======== RECORDS FOR THE TASK

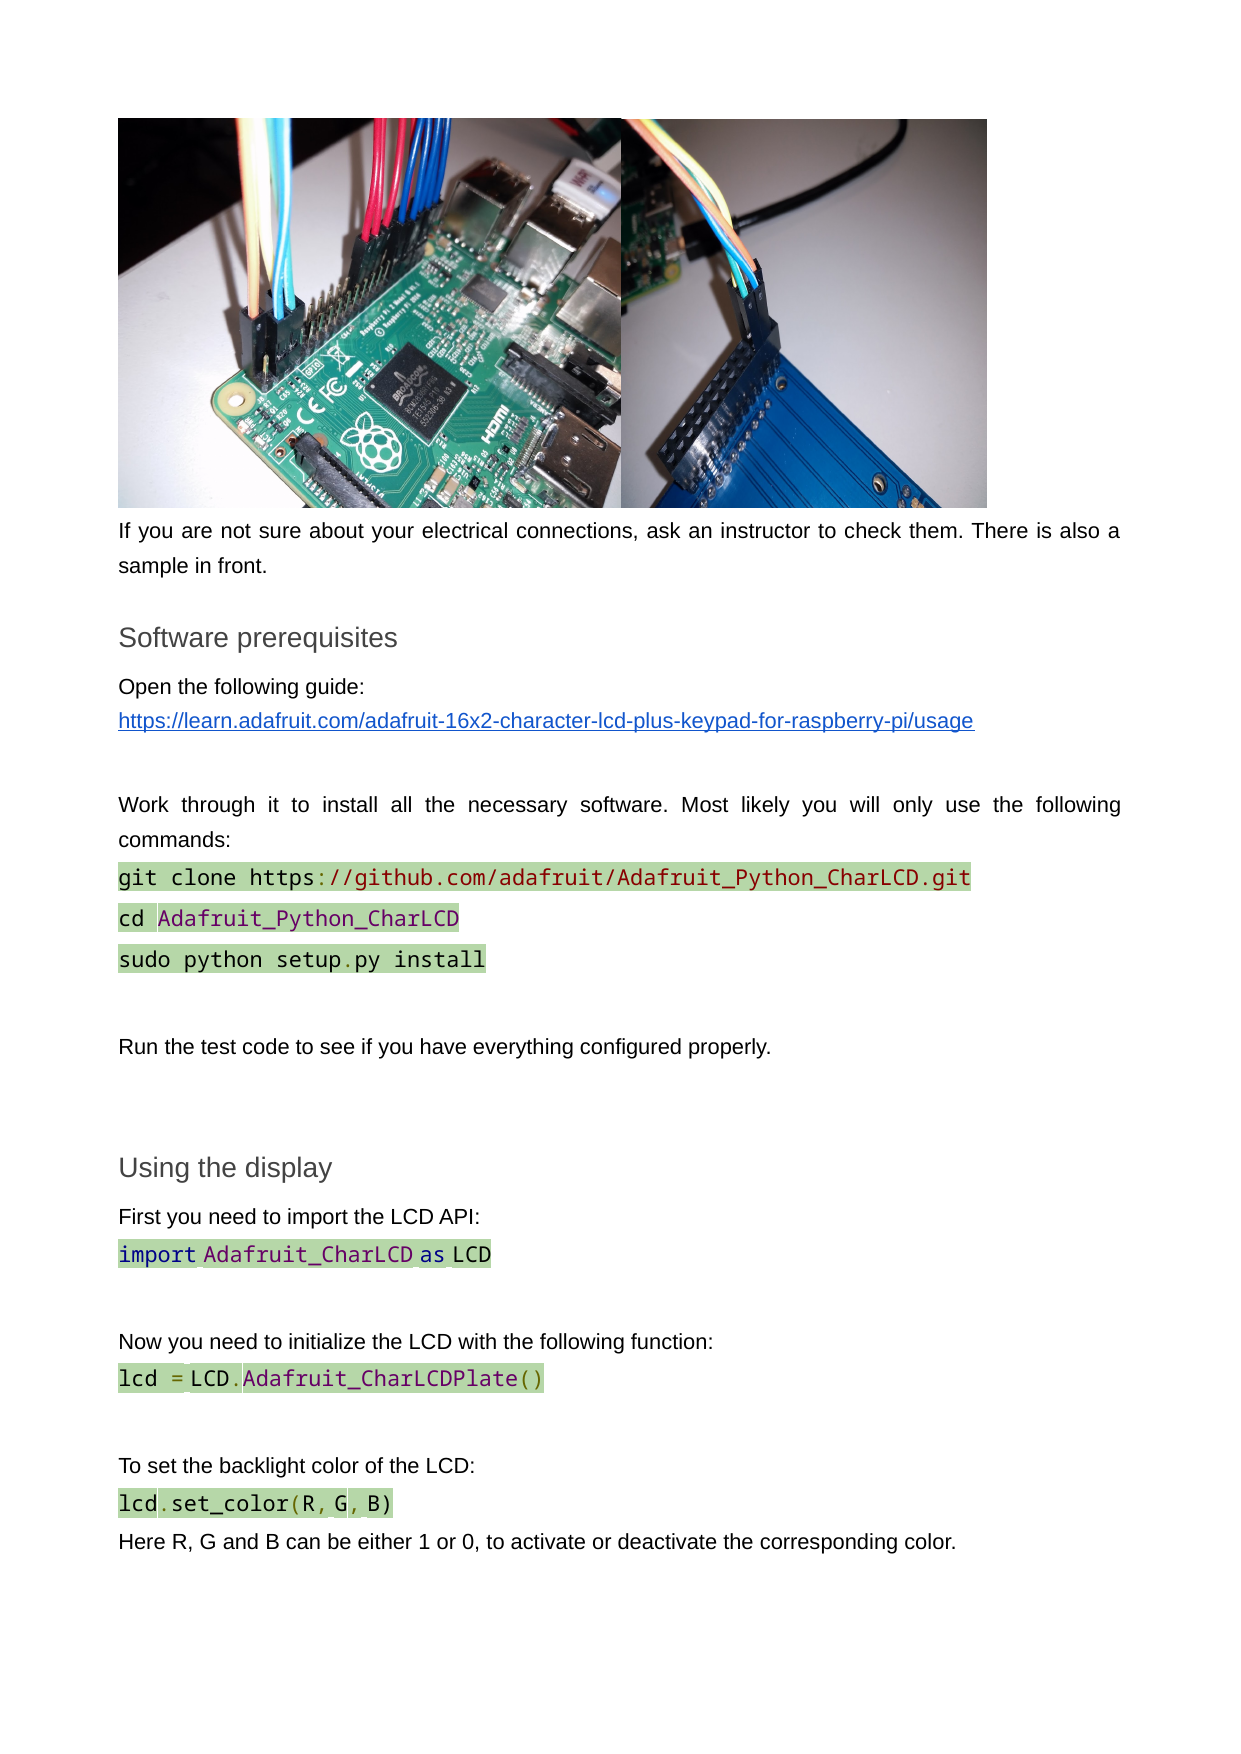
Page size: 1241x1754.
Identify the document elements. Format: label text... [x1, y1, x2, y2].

text Run the test code to see if you have everything configured properly. [118, 1034, 1122, 1059]
text cd Adafruit_Python_CharLCD [118, 903, 1122, 932]
text Work through it to install all the necessary software. Most likely you will only use the following commands: [118, 792, 1122, 852]
text sudo python setup.py install [118, 944, 1122, 973]
subtitle Using the display [118, 1151, 1122, 1183]
text Now you need to initialize the LCD with the following function: [118, 1329, 1122, 1354]
text To set the backlight color of the LCD: [118, 1453, 1122, 1479]
text Here R, G and B can be either 1 or 0, to activate or deactivate the corresponding color. [118, 1529, 1122, 1554]
text import Adafruit_CharLCD as LCD [118, 1238, 1122, 1268]
subtitle Software prerequisites [118, 621, 1122, 653]
text lcd.set_color(R, G, B) [118, 1488, 1122, 1518]
text git clone https://github.com/adafruit/Adafruit_Python_CharLCD.git [118, 862, 1122, 891]
text lcd = LCD.Adafruit_CharLCDPlate() [118, 1363, 1122, 1393]
picture [118, 118, 987, 508]
text https://learn.adafruit.com/adafruit-16x2-character-lcd-plus-keypad-for-raspberry-pi/usage [118, 708, 1122, 734]
text If you are not sure about your electrical connections, ask an instructor to check them. There is also a sample in front. [118, 518, 1122, 578]
text First you need to import the LCD API: [118, 1204, 1122, 1229]
text Open the following guide: [118, 674, 1122, 699]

================

GOAL:
Please give these lines again with "instructor" replaced by "teaching assistant", leaving everything else unchanged and leaving the pictures out.

COMPLETE ANSWER:
Page size: 1241x1754.
Identify the document elements. Format: label text... [x1, y1, x2, y2].

text Run the test code to see if you have everything configured properly. [118, 1034, 1122, 1059]
text cd Adafruit_Python_CharLCD [118, 903, 1122, 932]
text Work through it to install all the necessary software. Most likely you will only use the following commands: [118, 792, 1122, 852]
text sudo python setup.py install [118, 944, 1122, 973]
subtitle Using the display [118, 1151, 1122, 1183]
text Now you need to initialize the LCD with the following function: [118, 1329, 1122, 1354]
text To set the backlight color of the LCD: [118, 1453, 1122, 1479]
text Here R, G and B can be either 1 or 0, to activate or deactivate the corresponding color. [118, 1529, 1122, 1554]
text import Adafruit_CharLCD as LCD [118, 1238, 1122, 1268]
subtitle Software prerequisites [118, 621, 1122, 653]
text lcd.set_color(R, G, B) [118, 1488, 1122, 1518]
text git clone https://github.com/adafruit/Adafruit_Python_CharLCD.git [118, 862, 1122, 891]
text lcd = LCD.Adafruit_CharLCDPlate() [118, 1363, 1122, 1393]
picture [118, 118, 987, 508]
text https://learn.adafruit.com/adafruit-16x2-character-lcd-plus-keypad-for-raspberry-pi/usage [118, 708, 1122, 734]
text If you are not sure about your electrical connections, ask an teaching assistant to check them. There is also a sample in front. [118, 518, 1122, 578]
text First you need to import the LCD API: [118, 1204, 1122, 1229]
text Open the following guide: [118, 674, 1122, 699]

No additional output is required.